_Exercise brief_:
If a line of the data below contains the string "with", copy it into your answer.

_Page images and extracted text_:
<<<<

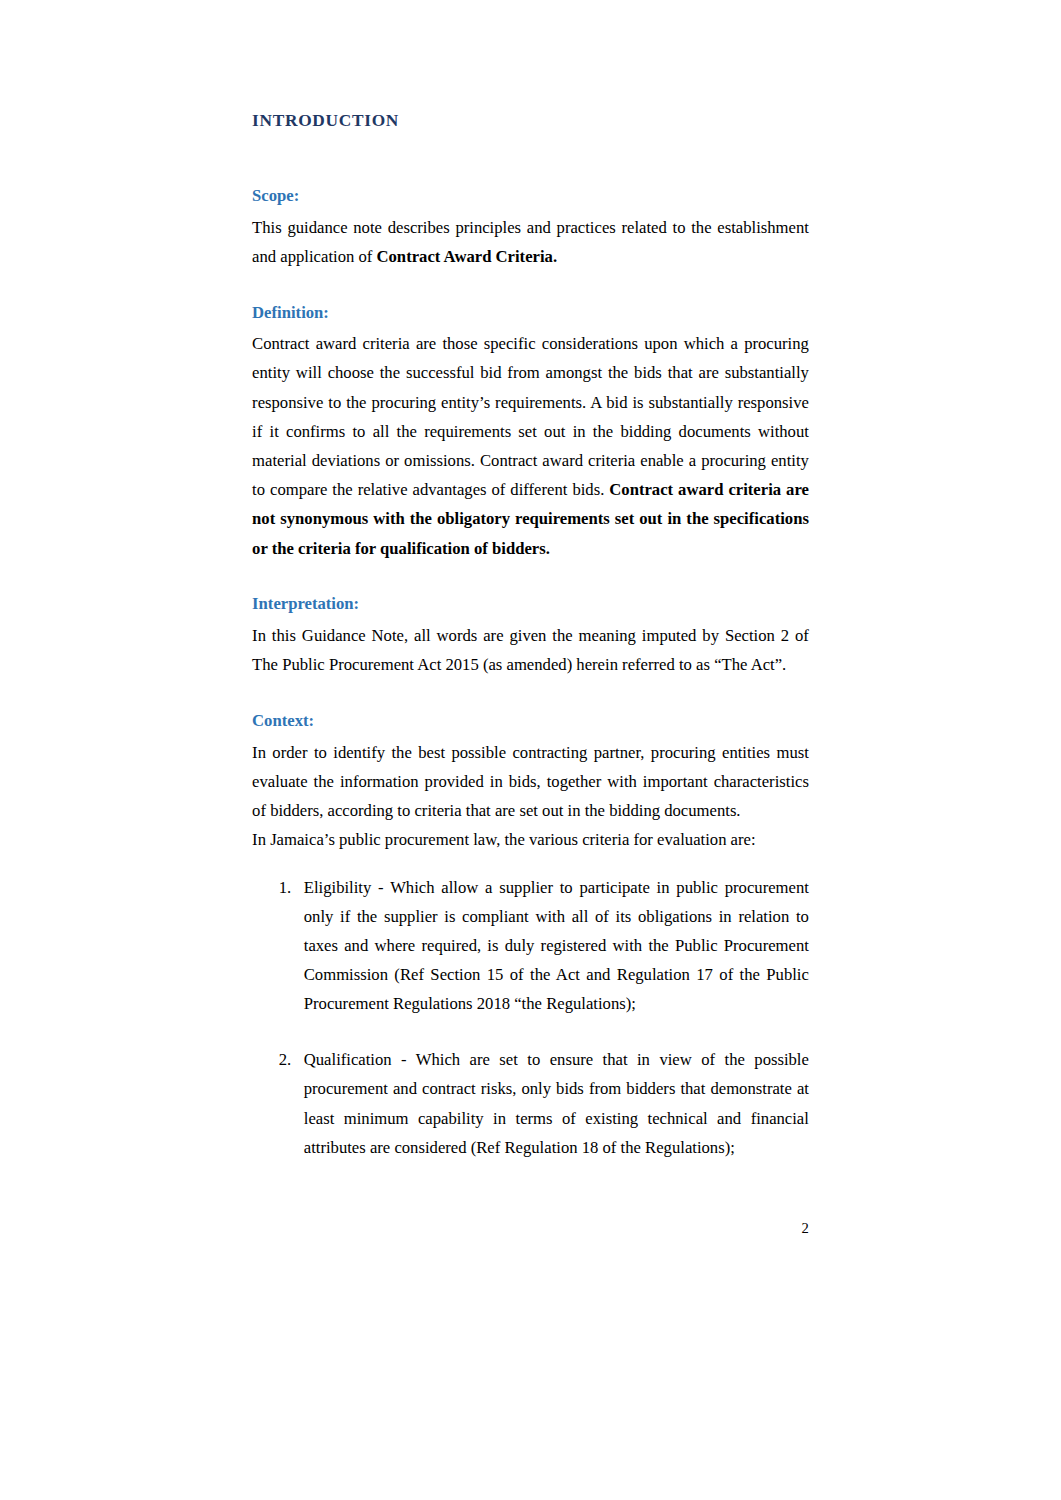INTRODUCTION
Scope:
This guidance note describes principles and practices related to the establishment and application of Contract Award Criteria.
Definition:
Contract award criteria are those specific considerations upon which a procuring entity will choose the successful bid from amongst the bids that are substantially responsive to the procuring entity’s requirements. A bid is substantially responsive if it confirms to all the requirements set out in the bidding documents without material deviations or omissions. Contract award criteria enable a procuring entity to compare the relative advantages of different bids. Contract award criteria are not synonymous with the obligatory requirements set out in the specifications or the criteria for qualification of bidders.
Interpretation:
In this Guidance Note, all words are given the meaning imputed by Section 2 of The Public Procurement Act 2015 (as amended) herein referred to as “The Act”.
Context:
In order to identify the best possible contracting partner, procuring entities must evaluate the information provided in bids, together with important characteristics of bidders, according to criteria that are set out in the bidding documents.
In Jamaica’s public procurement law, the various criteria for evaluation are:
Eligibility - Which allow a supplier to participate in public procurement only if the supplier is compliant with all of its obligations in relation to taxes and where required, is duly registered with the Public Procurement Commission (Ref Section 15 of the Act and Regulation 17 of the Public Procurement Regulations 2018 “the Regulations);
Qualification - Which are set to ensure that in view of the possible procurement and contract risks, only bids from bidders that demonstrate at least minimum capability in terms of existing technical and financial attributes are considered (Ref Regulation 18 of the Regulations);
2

>>>>

_Answer to this problem_:
Contract award criteria are those specific considerations upon which a procuring entity will choose the successful bid from amongst the bids that are substantially responsive to the procuring entity’s requirements. A bid is substantially responsive if it confirms to all the requirements set out in the bidding documents without material deviations or omissions. Contract award criteria enable a procuring entity to compare the relative advantages of different bids. Contract award criteria are not synonymous with the obligatory requirements set out in the specifications or the criteria for qualification of bidders.
In order to identify the best possible contracting partner, procuring entities must evaluate the information provided in bids, together with important characteristics of bidders, according to criteria that are set out in the bidding documents.
Eligibility - Which allow a supplier to participate in public procurement only if the supplier is compliant with all of its obligations in relation to taxes and where required, is duly registered with the Public Procurement Commission (Ref Section 15 of the Act and Regulation 17 of the Public Procurement Regulations 2018 “the Regulations);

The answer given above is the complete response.